-- Extracted text follows --
Soldiers bringing souvenir weapons home

Out of curiosity, what are the legalities of simply possessing these types of things. I know someone who has a Nazi Walther P38 that was taken off a dead Nazi by a now-deceased relative. Is it legal to have in the US?

That one should be. The laws on importation were generally lax (until 1968), and WWII bring-backs are not typically a big deal. Vietnam bring-backs are generally the same, not seen as a big deal. A police officer is far more likely to admire the weapon than he is to arrest you for possession of it. You have nothing to worry about.

Now, if you have an automatic weapon that your family member had in storage all these years, that has been illegal the whole time because it is required to be registered and the amnesty period for registration lapsed 24 years ago. Something like that will get you some serious jail time if you’re caught with it.

I’ll echo Doors here. WWII guns aren’t usually a big deal, unless, as he said, it’s an automatic/machine gun. Bad news there. You don’t want anything to do with those.

As to value of the typical WWII Luger/P38–they bring between $500-1000 US, depending on condition.

My dad brought home from WWII the air-cooled barrel and moveable bipod of a Japanese machine gun that he picked up off a beach when he was in the Pacific. No mechanism to it, of course, but he just put it in his footlocker and brought it back with him.

A lot depends on local laws. When my father passed away, his caregiver called me with the news and had a police officer there to fill out the paperwork. Dad had his M-1 from WWII with a lock on it to prevent firing. The police officer told me that if I wanted it, I would have to get a license from my county (same state) but the caregiver wanted it for her husband. I told them it was okay for her to have it.
-- Extracted text concluded --
List of tasks:
1/ In the thread on soldiers' souvenir weapons, rewrite the stretch from "That one should" through "caught with it.", substituting "law enforcement officer" for "police officer".
2/ Answer the following from the thread on soldiers' souvenir weapons.
(a) Until what year were the laws on importation generally lax?
(b) What price range does a typical WWII Luger/P38 bring?
(c) Which parts of a Japanese machine gun did one father bring home from the Pacific?
-- Source data follows --
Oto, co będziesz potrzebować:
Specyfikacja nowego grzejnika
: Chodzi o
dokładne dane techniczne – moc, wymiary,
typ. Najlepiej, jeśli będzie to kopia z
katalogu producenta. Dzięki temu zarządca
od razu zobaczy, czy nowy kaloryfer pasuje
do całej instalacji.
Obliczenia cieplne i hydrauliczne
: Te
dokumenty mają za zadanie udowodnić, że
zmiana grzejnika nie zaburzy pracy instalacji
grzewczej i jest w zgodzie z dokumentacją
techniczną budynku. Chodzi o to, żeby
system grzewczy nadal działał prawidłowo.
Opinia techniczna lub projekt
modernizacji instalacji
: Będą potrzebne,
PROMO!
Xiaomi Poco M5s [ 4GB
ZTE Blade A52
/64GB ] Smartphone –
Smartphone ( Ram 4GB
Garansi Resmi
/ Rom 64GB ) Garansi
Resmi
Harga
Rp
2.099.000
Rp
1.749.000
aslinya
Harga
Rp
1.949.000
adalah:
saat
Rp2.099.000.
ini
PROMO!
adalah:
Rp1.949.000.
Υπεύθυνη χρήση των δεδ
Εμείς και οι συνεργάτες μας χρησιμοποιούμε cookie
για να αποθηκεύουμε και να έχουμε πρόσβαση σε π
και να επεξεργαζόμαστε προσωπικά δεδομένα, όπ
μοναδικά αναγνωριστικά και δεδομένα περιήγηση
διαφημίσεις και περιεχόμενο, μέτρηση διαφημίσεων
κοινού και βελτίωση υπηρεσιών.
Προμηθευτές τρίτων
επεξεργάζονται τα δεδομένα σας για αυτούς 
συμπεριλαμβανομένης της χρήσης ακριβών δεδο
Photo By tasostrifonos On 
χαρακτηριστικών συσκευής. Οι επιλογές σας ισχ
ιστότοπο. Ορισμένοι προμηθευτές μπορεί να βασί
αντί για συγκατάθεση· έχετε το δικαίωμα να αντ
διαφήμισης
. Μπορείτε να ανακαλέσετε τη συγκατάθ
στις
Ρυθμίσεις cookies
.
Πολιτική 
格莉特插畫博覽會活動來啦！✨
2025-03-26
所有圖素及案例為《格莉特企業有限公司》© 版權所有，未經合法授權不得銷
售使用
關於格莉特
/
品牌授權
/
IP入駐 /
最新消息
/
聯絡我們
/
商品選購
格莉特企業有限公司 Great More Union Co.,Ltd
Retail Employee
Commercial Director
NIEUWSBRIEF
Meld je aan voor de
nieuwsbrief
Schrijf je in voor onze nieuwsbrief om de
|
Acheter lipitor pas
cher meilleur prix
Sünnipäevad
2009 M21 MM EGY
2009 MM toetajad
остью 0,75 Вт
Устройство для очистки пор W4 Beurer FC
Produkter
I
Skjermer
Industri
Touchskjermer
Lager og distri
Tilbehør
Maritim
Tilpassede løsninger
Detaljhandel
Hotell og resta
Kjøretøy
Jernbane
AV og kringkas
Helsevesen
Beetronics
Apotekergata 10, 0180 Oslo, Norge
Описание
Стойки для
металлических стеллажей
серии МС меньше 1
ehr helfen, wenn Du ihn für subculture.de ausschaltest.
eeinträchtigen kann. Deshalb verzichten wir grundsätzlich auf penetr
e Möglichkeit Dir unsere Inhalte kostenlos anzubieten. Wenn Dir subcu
-- Source data concluded --
-- Source data follows --
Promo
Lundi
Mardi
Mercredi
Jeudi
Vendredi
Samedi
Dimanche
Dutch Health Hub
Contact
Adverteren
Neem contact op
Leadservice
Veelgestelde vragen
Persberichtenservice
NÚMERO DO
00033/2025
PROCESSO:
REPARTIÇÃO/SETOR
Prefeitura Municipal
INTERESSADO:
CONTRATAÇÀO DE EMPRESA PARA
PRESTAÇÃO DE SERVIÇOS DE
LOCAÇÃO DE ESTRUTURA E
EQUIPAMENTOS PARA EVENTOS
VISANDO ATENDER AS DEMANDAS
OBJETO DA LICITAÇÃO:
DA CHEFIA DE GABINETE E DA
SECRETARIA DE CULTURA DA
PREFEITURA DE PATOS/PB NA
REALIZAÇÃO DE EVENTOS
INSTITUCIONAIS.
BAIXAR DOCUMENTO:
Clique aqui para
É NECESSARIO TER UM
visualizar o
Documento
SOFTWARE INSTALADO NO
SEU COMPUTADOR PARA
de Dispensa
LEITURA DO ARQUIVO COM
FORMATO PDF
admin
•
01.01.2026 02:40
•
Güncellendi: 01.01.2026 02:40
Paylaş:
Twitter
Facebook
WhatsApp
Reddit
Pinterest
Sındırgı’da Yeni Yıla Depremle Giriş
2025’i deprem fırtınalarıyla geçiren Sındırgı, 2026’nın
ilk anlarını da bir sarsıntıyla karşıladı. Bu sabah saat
-- Source data concluded --
-- Source data follows --
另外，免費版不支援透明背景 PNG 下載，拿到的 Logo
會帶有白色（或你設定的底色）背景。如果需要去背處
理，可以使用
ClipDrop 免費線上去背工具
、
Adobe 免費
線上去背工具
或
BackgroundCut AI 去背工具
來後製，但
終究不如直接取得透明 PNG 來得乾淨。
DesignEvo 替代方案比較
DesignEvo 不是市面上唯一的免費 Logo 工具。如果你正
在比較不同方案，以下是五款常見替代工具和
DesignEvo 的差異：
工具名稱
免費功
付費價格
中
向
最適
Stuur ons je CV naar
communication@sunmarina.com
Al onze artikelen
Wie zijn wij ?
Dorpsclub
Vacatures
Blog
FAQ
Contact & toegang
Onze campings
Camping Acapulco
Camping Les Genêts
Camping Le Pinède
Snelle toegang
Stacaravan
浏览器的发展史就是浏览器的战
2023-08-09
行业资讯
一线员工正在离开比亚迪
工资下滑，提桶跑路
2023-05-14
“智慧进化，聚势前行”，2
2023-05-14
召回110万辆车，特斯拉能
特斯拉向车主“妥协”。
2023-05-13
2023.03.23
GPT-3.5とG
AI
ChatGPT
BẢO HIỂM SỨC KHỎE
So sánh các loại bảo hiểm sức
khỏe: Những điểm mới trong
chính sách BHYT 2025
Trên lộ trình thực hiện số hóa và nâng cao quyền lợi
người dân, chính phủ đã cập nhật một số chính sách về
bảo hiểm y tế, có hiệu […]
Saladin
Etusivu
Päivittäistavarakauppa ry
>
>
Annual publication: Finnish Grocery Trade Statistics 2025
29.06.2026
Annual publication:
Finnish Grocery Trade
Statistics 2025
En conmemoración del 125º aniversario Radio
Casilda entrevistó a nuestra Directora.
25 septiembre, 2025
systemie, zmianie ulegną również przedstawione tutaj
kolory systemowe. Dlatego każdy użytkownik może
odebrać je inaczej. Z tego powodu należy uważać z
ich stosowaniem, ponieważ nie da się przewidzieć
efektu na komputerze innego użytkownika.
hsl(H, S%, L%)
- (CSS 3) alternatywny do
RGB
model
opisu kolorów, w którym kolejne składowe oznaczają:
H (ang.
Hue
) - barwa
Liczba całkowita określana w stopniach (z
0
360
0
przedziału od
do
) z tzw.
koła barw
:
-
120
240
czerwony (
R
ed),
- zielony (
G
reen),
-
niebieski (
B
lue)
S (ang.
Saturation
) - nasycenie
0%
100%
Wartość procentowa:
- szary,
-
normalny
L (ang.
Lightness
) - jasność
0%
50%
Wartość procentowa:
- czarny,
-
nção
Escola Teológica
-- Source data concluded --
Answer set:
1/
That one should be. The laws on importation were generally lax (until 1968), and WWII bring-backs are not typically a big deal. Vietnam bring-backs are generally the same, not seen as a big deal. A law enforcement officer is far more likely to admire the weapon than he is to arrest you for possession of it. You have nothing to worry about.

Now, if you have an automatic weapon that your family member had in storage all these years, that has been illegal the whole time because it is required to be registered and the amnesty period for registration lapsed 24 years ago. Something like that will get you some serious jail time if you’re caught with it.

2/
(a) 1968.
(b) Between $500 and $1000 US, depending on condition.
(c) The air-cooled barrel and the moveable bipod.